→ AVAILABLE RECORDS:
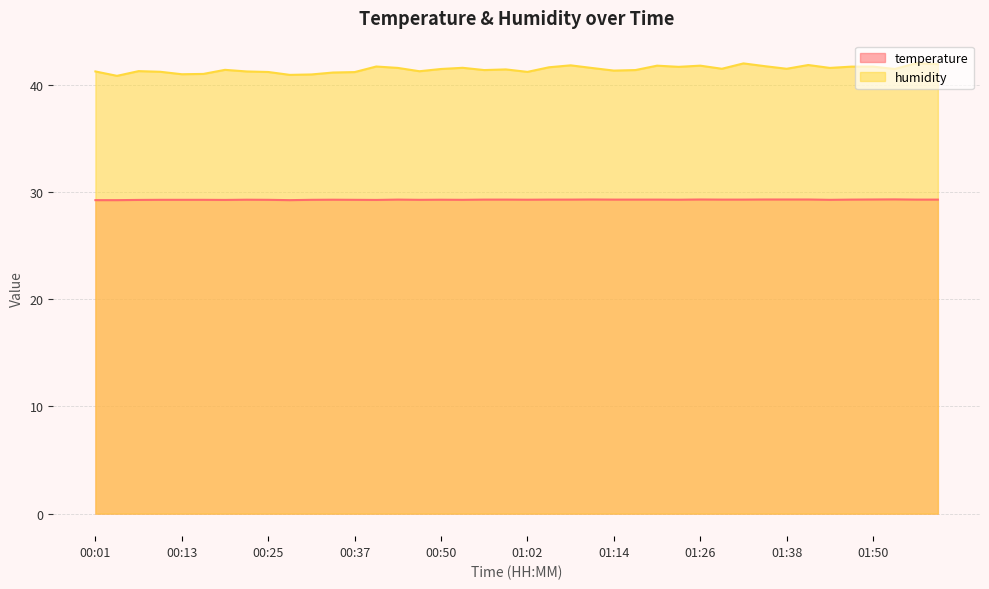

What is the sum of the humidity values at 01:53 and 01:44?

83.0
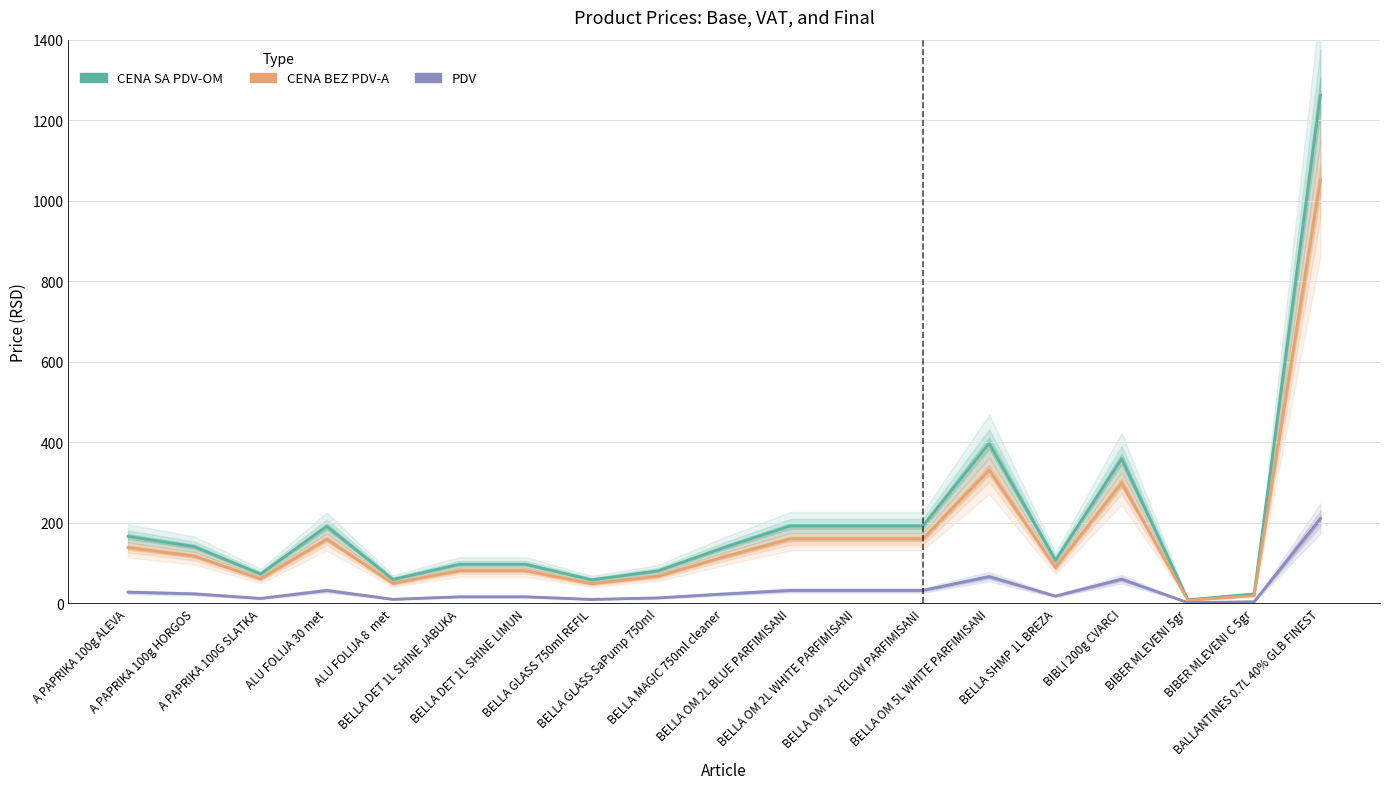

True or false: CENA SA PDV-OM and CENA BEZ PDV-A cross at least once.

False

==

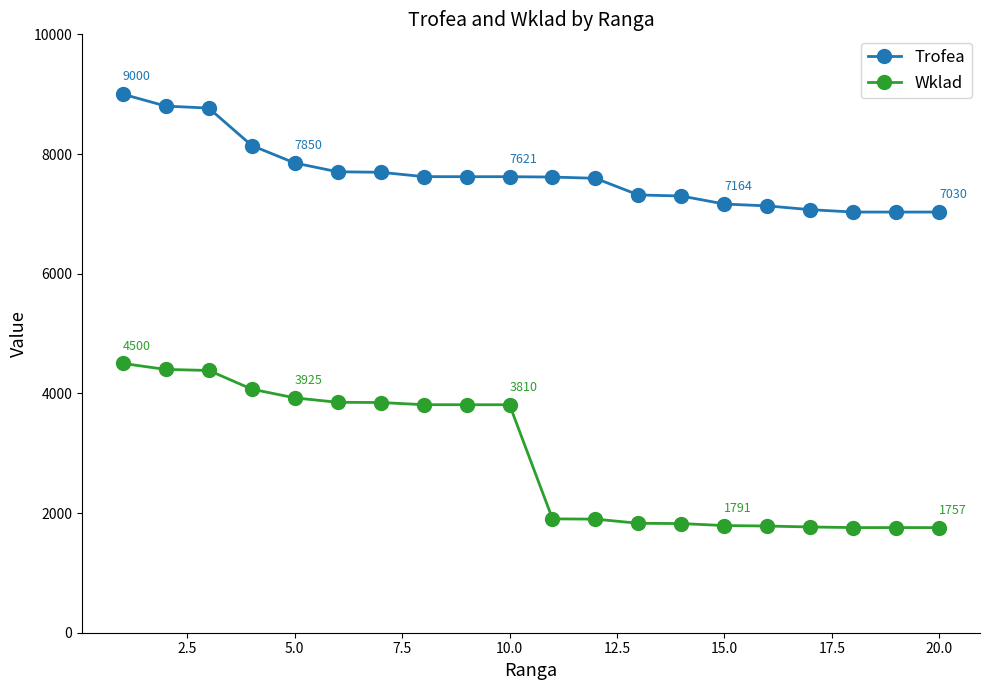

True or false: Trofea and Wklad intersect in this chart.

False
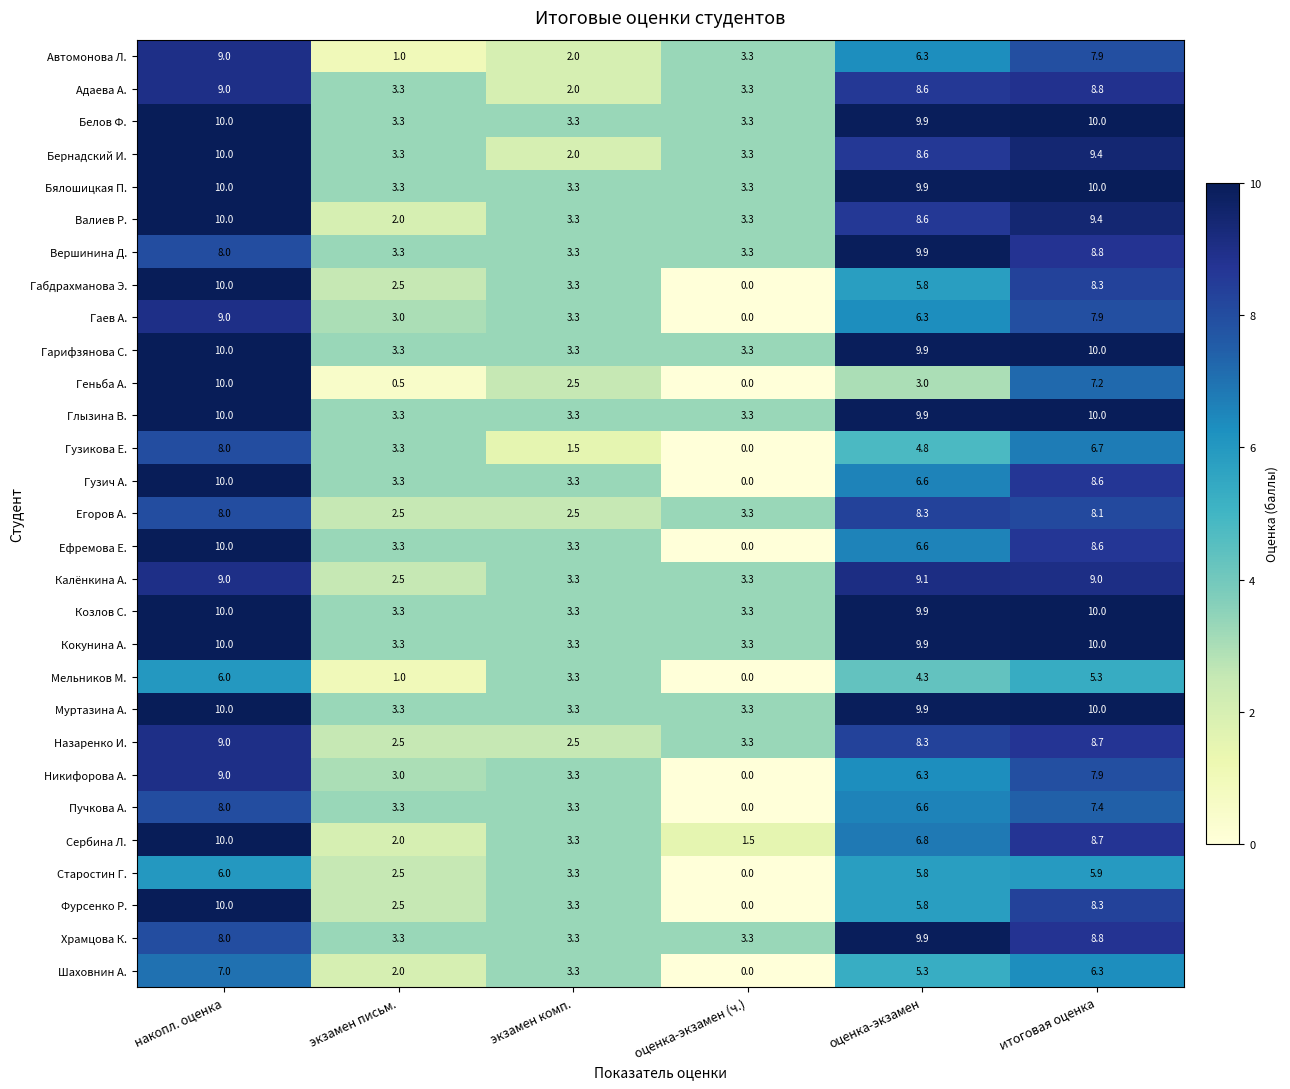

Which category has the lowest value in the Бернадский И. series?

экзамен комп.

→ WORK REQUIRED: Turn the part of the records that opens with the line containing "Which category has" and closes with the line containing "экзамен комп." into a JSON list of strings, one string per line, leaving out blank lines.

→ REPLY:
[
  "Which category has the lowest value in the Бернадский И. series?",
  "экзамен комп."
]